> _EXERCISE DIRECTIONS_:
Rewrite the rows below with every "point_idx" changed to "point_id" and nothing else altered. Leave the pictures out of your answer.

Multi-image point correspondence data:

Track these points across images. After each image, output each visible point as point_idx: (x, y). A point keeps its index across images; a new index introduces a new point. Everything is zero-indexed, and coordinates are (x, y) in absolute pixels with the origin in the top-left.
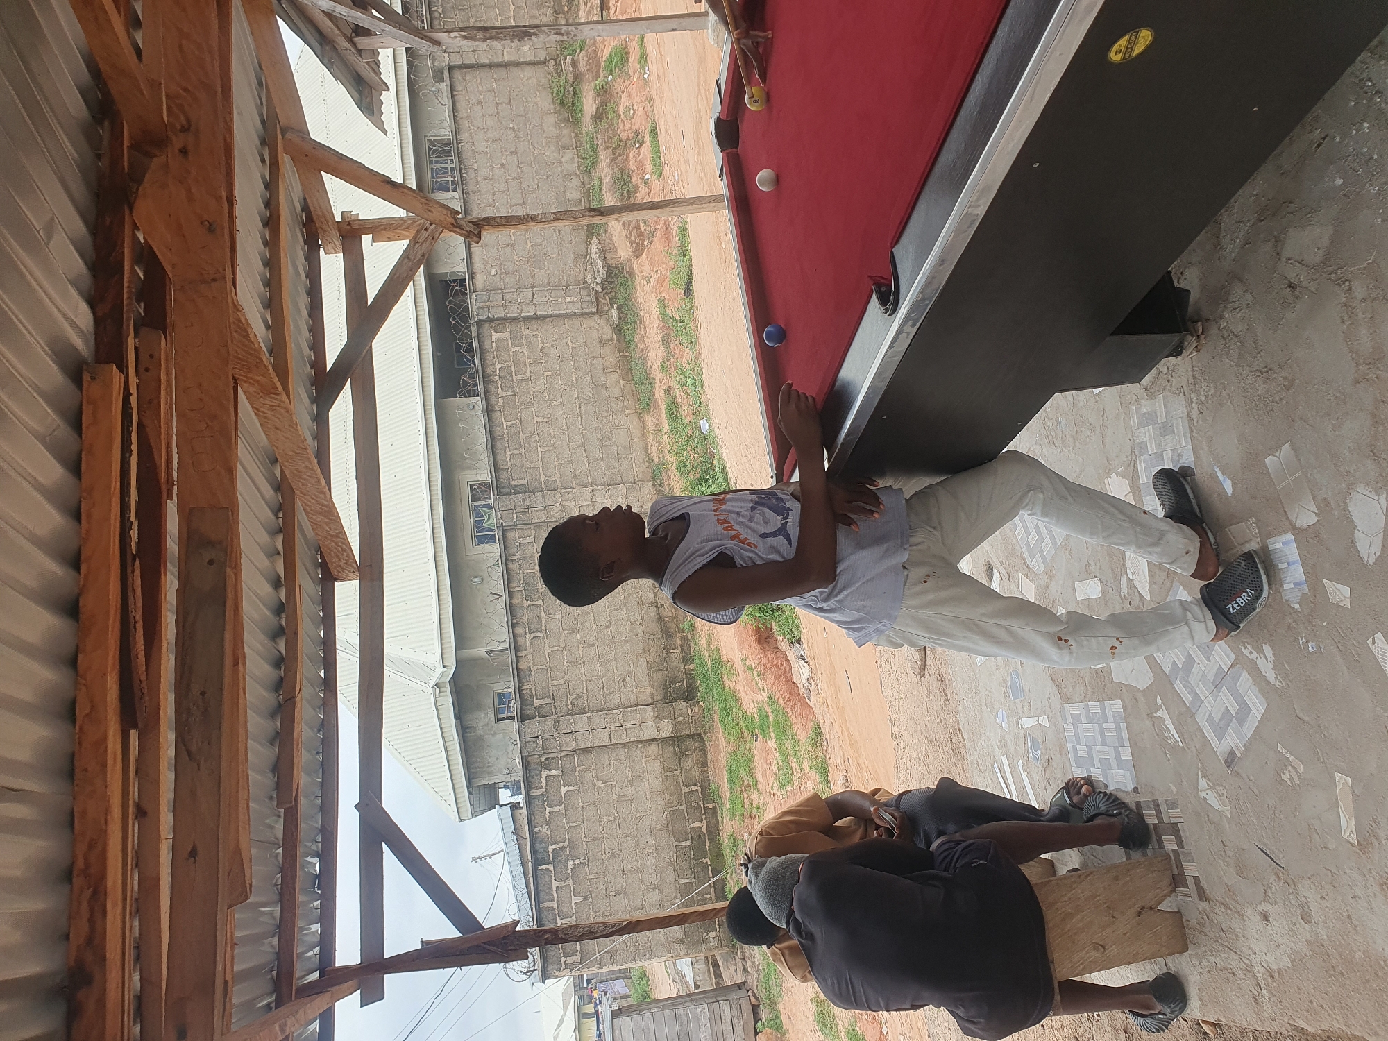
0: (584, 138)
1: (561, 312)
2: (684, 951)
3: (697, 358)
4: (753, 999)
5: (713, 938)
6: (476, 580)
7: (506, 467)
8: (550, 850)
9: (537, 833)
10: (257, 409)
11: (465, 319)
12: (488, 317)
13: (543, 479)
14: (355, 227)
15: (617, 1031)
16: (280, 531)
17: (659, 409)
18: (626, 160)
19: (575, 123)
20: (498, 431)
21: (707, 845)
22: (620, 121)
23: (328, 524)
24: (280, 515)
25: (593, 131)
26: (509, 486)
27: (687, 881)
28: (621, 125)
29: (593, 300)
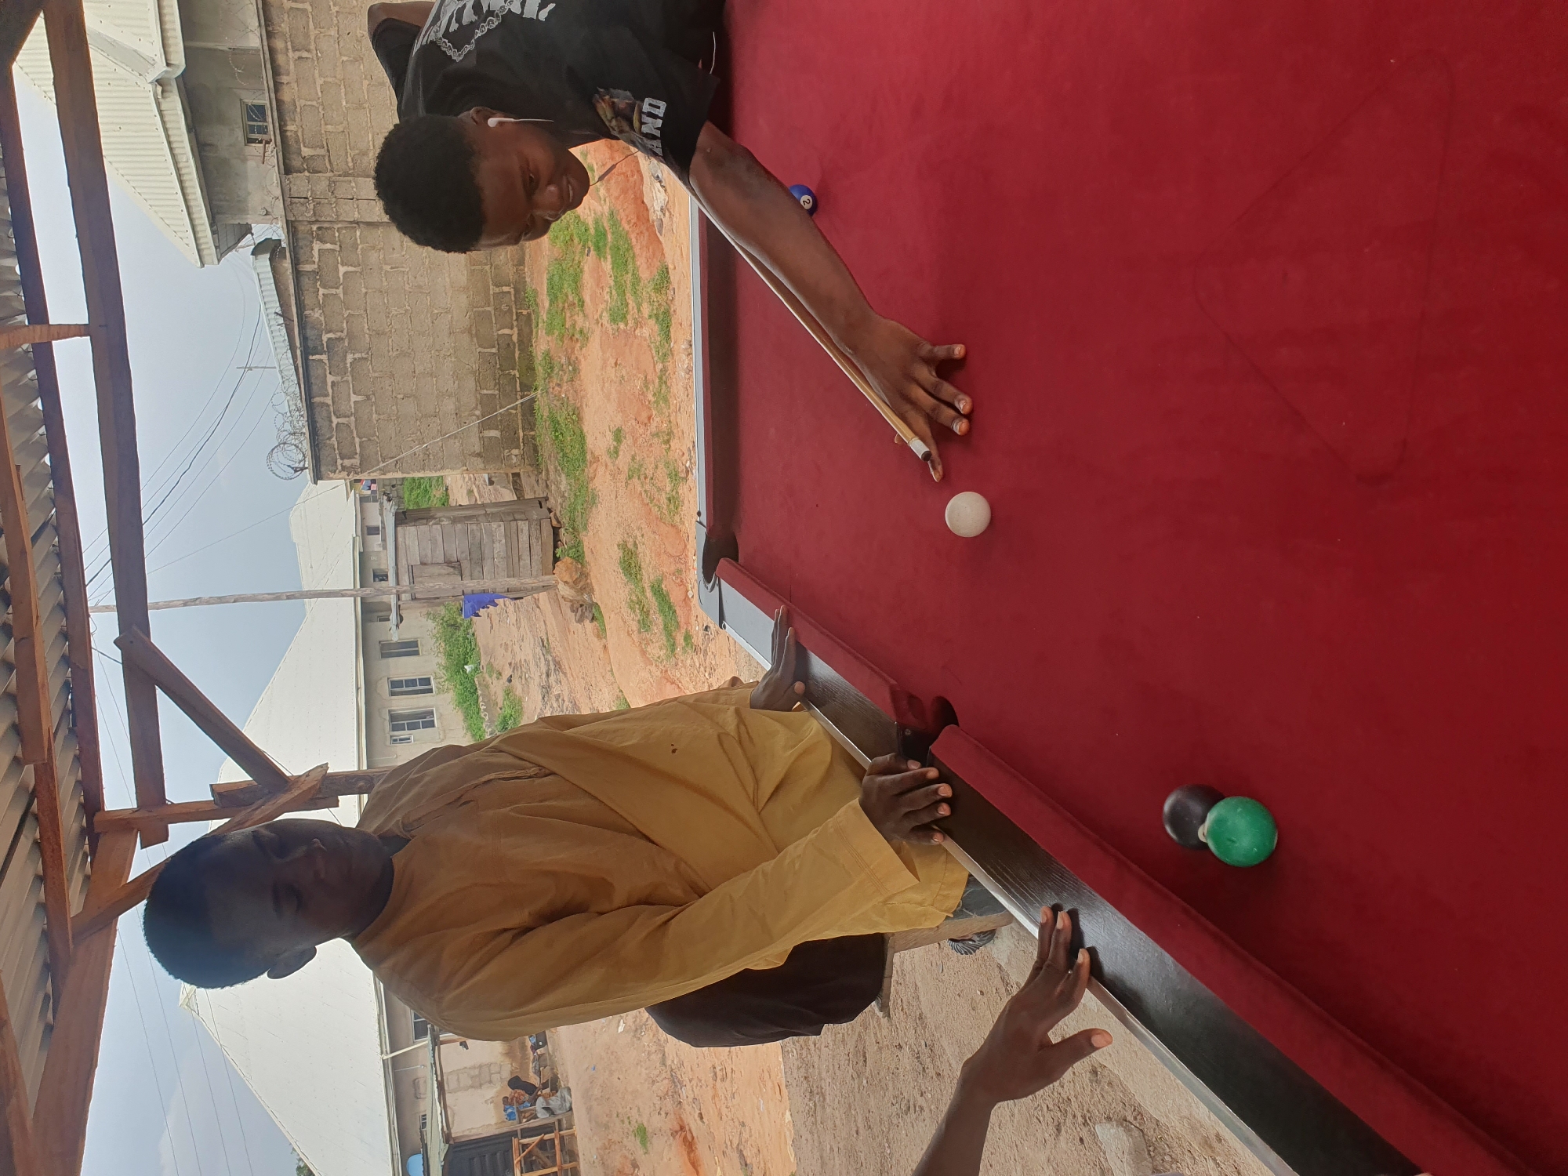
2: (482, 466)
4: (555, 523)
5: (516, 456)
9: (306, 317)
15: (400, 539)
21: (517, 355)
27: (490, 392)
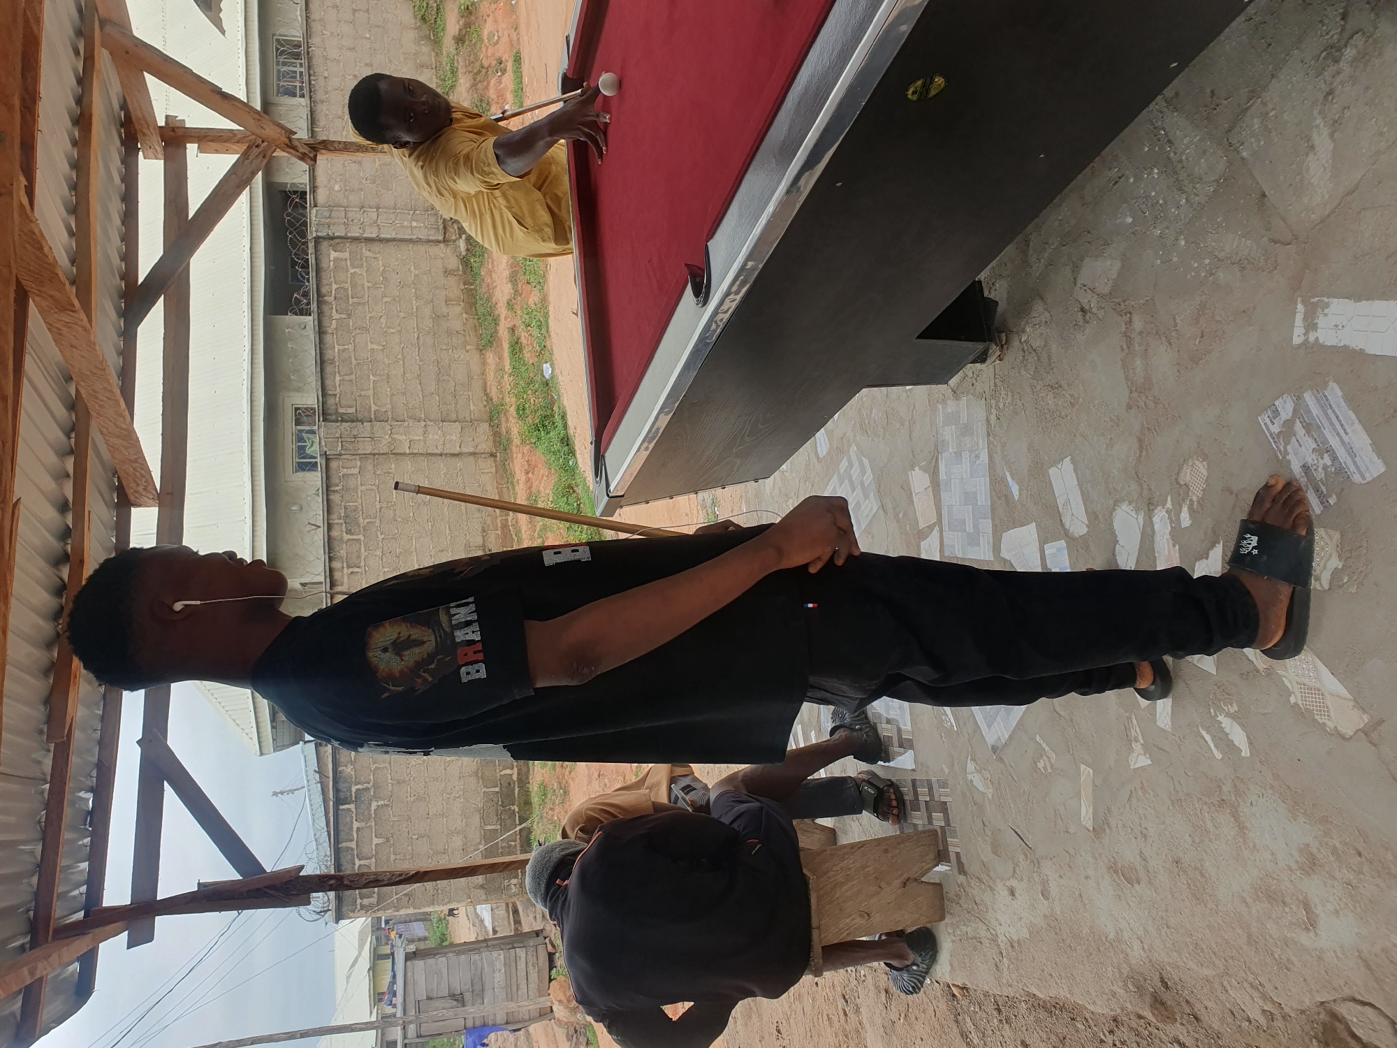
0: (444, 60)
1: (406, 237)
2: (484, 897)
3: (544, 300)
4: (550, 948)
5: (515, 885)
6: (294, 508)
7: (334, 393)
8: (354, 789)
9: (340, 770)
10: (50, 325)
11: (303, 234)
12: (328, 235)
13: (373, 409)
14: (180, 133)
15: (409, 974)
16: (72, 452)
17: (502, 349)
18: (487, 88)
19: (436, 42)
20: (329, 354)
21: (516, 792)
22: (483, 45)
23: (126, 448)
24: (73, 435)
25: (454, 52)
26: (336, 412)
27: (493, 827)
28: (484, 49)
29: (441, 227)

> _SOLUTION FOR THIS TASK_:
Track these points across images. After each image, output each visible point as point_id: (x, y). A point keeps its index across images; a new index introduces a new point. Everything is zero-indexed, and coordinates are (x, y) in absolute pixels with the origin in the top-left.
0: (584, 138)
1: (561, 312)
2: (684, 951)
3: (697, 358)
4: (753, 999)
5: (713, 938)
6: (476, 580)
7: (506, 467)
8: (550, 850)
9: (537, 833)
10: (257, 409)
11: (465, 319)
12: (488, 317)
13: (543, 479)
14: (355, 227)
15: (617, 1031)
16: (280, 531)
17: (659, 409)
18: (626, 160)
19: (575, 123)
20: (498, 431)
21: (707, 845)
22: (620, 121)
23: (328, 524)
24: (280, 515)
25: (593, 131)
26: (509, 486)
27: (687, 881)
28: (621, 125)
29: (593, 300)
2: (482, 466)
4: (555, 523)
5: (516, 456)
9: (306, 317)
15: (400, 539)
21: (517, 355)
27: (490, 392)
0: (444, 60)
1: (406, 237)
2: (484, 897)
3: (544, 300)
4: (550, 948)
5: (515, 885)
6: (294, 508)
7: (334, 393)
8: (354, 789)
9: (340, 770)
10: (50, 325)
11: (303, 234)
12: (328, 235)
13: (373, 409)
14: (180, 133)
15: (409, 974)
16: (72, 452)
17: (502, 349)
18: (487, 88)
19: (436, 42)
20: (329, 354)
21: (516, 792)
22: (483, 45)
23: (126, 448)
24: (73, 435)
25: (454, 52)
26: (336, 412)
27: (493, 827)
28: (484, 49)
29: (441, 227)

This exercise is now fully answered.